### EXCERPTED PASSAGE ###

Date: 27 September 2018
A recent case before the CJEU (EUIPO v Puma; C-564/16) has confirmed that previous decisions of the EUIPO (and corroborating decisions at a national level in EU Member States) must be examined and taken into account if filed as evidence of the reputation of an earlier trade mark in opposition proceedings.
The applicant, Gemma Group Srl applied to register the figurative sign shown below for goods and services in Class 7 corresponding to machines for processing of wood, machines for processing aluminium and machines for treatment of PVC:
Puma opposed the registration on the basis of the earlier international figurative trade registrations shown below for goods and services in Classes 18 (Bags etc), 25 (Clothing etc) and 28 (Games, toys etc):
The Opposition Division rejected Puma’s opposition. It took the view that it was not necessary, for reasons of procedural economy, to examine previous decisions of the EUIPO and the national courts, and concluded that the relevant public would not establish a link between the marks due to the differences between the goods covered by each of those marks. The Board of Appeal upheld that decision.
However, the GC annulled the Board of Appeal’s decision, and ruled that the Board had infringed the principle of sound administration, in particular the EUIPO’s obligation to state the reasons on which its decisions are based, and that the Board had also failed to carry out a full examination of the reputation of the Puma’s earlier marks by failing to take into account previous decisions on the same issue. The EUIPO appealed to the CJEU.

###

PROBLEM TO SOLVE:
Duplicate the entire case summary on EUIPO v Puma word for word. Work from the text above and nothing else.

### ENTRIES PROVIDED ###

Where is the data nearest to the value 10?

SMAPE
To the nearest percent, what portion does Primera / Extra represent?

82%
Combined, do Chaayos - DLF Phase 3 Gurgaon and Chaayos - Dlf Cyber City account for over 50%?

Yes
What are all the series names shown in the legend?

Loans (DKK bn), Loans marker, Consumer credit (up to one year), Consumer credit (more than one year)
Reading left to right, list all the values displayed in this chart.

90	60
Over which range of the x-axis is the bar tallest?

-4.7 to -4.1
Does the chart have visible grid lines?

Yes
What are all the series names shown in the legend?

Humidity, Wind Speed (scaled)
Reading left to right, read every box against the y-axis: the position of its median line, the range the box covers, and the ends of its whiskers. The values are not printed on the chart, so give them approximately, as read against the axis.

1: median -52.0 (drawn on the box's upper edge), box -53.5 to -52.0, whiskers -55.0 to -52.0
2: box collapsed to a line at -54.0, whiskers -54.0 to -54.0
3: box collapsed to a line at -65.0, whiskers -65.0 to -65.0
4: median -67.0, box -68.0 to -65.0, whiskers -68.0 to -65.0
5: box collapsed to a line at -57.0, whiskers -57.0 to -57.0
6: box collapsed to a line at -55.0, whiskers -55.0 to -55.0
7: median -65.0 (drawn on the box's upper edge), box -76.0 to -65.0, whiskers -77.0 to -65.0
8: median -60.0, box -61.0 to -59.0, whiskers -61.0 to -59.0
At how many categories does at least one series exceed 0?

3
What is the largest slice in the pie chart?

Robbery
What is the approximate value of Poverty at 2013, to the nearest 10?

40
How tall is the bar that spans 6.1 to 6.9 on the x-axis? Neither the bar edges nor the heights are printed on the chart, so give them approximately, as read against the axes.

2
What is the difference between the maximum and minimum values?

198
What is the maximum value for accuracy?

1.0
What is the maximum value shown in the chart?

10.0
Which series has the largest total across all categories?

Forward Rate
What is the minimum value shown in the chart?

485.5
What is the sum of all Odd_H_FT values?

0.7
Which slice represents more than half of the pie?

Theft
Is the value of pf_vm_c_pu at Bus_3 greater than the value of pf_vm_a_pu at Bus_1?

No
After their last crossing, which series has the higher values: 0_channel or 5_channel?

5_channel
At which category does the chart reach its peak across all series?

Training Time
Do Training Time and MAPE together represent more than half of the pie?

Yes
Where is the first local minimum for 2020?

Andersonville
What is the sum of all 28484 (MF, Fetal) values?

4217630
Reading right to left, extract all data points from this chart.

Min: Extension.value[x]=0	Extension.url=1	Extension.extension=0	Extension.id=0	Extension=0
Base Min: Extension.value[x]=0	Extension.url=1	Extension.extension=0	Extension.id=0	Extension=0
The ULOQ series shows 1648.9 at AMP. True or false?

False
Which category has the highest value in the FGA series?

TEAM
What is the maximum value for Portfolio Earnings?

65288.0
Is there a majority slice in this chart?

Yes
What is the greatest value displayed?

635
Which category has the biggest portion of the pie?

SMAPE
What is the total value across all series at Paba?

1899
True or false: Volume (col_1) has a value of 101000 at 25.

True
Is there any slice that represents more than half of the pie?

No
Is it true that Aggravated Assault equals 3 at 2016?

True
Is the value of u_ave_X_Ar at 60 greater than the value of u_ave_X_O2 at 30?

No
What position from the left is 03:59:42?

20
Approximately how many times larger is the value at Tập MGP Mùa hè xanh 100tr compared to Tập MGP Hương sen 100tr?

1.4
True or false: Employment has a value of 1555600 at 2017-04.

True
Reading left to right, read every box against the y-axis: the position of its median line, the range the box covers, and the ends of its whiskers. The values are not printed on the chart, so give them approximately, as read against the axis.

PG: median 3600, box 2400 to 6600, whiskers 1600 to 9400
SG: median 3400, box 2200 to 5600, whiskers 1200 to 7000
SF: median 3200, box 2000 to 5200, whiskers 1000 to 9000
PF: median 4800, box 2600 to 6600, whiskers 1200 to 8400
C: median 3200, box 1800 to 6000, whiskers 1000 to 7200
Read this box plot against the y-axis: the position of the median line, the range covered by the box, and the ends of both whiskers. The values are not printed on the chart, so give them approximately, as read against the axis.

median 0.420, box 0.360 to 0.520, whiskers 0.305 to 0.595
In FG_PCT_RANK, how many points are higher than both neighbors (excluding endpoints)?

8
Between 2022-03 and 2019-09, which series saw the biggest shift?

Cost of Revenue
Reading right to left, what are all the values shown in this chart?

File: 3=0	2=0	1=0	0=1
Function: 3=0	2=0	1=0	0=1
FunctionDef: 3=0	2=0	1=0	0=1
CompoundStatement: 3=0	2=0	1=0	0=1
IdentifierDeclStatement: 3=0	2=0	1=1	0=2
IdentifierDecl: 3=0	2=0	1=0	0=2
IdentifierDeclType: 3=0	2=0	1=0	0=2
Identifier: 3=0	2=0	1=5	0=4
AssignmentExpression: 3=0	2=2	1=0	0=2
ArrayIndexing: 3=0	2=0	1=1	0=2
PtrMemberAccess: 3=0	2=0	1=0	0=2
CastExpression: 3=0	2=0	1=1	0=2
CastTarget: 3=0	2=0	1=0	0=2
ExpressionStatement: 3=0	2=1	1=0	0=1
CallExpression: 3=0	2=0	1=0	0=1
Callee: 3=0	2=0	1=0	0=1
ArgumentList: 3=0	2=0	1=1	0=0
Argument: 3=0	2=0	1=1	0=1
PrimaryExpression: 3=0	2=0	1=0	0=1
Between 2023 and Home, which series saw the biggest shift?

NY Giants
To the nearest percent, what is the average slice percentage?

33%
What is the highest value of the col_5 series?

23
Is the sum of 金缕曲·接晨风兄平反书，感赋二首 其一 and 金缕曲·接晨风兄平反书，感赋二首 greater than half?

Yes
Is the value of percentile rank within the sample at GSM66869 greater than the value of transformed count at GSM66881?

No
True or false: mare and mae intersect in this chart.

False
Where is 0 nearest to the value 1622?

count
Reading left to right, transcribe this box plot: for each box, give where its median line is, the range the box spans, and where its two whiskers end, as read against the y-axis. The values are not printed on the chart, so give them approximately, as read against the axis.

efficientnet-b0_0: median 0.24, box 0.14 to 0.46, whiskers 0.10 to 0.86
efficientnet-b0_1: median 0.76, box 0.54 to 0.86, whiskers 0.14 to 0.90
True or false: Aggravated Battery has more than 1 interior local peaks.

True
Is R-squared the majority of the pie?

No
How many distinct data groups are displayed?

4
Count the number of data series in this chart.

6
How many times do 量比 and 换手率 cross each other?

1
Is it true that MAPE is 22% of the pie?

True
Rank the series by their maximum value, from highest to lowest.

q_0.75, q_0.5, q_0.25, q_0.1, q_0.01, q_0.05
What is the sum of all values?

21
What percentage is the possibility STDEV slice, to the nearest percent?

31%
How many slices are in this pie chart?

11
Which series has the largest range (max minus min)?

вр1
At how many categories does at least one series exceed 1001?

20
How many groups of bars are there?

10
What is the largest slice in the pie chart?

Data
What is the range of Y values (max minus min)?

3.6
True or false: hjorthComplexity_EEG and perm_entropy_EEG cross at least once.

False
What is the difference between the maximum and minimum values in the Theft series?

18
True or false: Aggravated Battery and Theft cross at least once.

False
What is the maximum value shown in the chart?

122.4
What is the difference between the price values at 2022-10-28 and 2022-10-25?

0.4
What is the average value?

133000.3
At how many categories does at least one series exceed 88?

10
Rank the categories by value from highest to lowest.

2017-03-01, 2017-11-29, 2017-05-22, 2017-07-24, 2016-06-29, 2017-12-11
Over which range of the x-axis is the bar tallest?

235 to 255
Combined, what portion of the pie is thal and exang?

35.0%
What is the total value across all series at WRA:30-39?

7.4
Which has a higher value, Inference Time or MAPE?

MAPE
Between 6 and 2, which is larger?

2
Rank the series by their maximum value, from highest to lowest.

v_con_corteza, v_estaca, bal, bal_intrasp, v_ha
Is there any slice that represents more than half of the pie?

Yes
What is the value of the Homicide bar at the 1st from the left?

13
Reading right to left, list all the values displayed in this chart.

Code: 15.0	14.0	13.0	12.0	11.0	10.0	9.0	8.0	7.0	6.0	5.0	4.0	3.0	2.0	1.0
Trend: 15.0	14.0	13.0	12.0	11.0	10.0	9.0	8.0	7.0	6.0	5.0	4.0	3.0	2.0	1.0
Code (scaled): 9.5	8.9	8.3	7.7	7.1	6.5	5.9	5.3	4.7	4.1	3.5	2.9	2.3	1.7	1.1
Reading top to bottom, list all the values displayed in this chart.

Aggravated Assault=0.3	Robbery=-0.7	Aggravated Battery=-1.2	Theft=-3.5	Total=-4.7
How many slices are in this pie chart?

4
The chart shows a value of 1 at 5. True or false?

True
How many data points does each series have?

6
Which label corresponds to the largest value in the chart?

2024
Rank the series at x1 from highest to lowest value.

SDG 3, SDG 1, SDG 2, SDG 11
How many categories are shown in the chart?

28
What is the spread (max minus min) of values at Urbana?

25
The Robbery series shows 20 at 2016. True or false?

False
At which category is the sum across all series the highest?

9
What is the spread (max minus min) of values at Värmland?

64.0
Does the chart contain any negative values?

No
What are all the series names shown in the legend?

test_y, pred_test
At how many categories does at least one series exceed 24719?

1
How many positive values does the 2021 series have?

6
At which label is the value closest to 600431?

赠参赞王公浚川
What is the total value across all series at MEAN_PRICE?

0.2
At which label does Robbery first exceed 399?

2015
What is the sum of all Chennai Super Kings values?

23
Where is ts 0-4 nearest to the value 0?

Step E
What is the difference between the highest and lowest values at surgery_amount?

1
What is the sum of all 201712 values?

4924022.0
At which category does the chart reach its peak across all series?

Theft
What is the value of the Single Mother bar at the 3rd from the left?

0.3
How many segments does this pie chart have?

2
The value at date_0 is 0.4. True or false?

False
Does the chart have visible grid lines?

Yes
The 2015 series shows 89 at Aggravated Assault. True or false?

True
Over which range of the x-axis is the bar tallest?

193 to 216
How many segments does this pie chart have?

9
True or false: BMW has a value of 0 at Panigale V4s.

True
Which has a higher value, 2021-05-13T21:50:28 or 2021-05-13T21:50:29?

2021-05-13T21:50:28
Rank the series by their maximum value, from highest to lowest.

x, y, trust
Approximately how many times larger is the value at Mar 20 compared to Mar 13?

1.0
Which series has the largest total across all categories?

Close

###

TASK OUTPUT:
Date: 27 September 2018
A recent case before the CJEU (EUIPO v Puma; C-564/16) has confirmed that previous decisions of the EUIPO (and corroborating decisions at a national level in EU Member States) must be examined and taken into account if filed as evidence of the reputation of an earlier trade mark in opposition proceedings.
The applicant, Gemma Group Srl applied to register the figurative sign shown below for goods and services in Class 7 corresponding to machines for processing of wood, machines for processing aluminium and machines for treatment of PVC:
Puma opposed the registration on the basis of the earlier international figurative trade registrations shown below for goods and services in Classes 18 (Bags etc), 25 (Clothing etc) and 28 (Games, toys etc):
The Opposition Division rejected Puma’s opposition. It took the view that it was not necessary, for reasons of procedural economy, to examine previous decisions of the EUIPO and the national courts, and concluded that the relevant public would not establish a link between the marks due to the differences between the goods covered by each of those marks. The Board of Appeal upheld that decision.
However, the GC annulled the Board of Appeal’s decision, and ruled that the Board had infringed the principle of sound administration, in particular the EUIPO’s obligation to state the reasons on which its decisions are based, and that the Board had also failed to carry out a full examination of the reputation of the Puma’s earlier marks by failing to take into account previous decisions on the same issue. The EUIPO appealed to the CJEU.